• **Work task**:
Would you please output, word for word, the span of the listing below that opens on the line containing "hfov_deg: 33.4" and closes on the line containing "exposure_s: 1/320"? Include both ends and nothing more.

• **Excerpted records**:
----------------

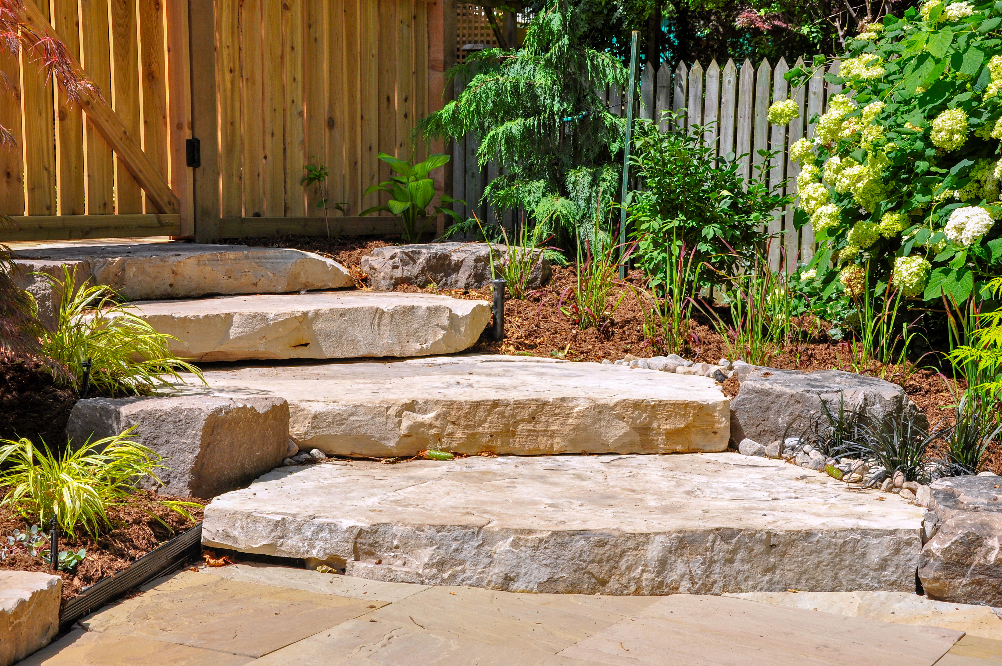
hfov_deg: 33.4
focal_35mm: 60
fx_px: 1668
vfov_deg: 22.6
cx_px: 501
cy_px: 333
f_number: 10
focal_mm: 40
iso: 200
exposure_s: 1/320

----------------

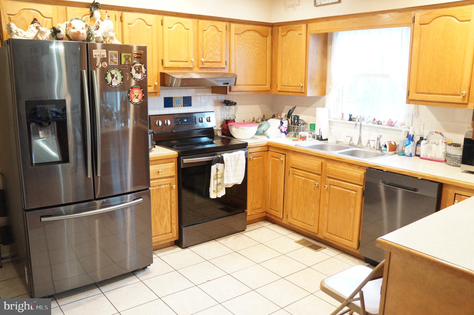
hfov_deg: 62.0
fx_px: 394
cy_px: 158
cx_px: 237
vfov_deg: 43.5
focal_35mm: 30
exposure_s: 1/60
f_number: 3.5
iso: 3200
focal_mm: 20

----------------

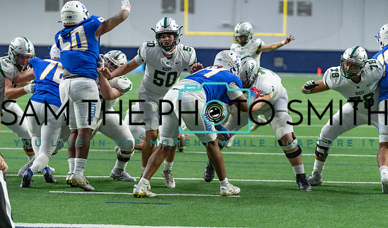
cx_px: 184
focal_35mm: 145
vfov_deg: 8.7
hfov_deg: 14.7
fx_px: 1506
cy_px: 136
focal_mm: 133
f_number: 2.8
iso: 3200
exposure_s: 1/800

----------------

• **Written response**:
hfov_deg: 33.4
focal_35mm: 60
fx_px: 1668
vfov_deg: 22.6
cx_px: 501
cy_px: 333
f_number: 10
focal_mm: 40
iso: 200
exposure_s: 1/320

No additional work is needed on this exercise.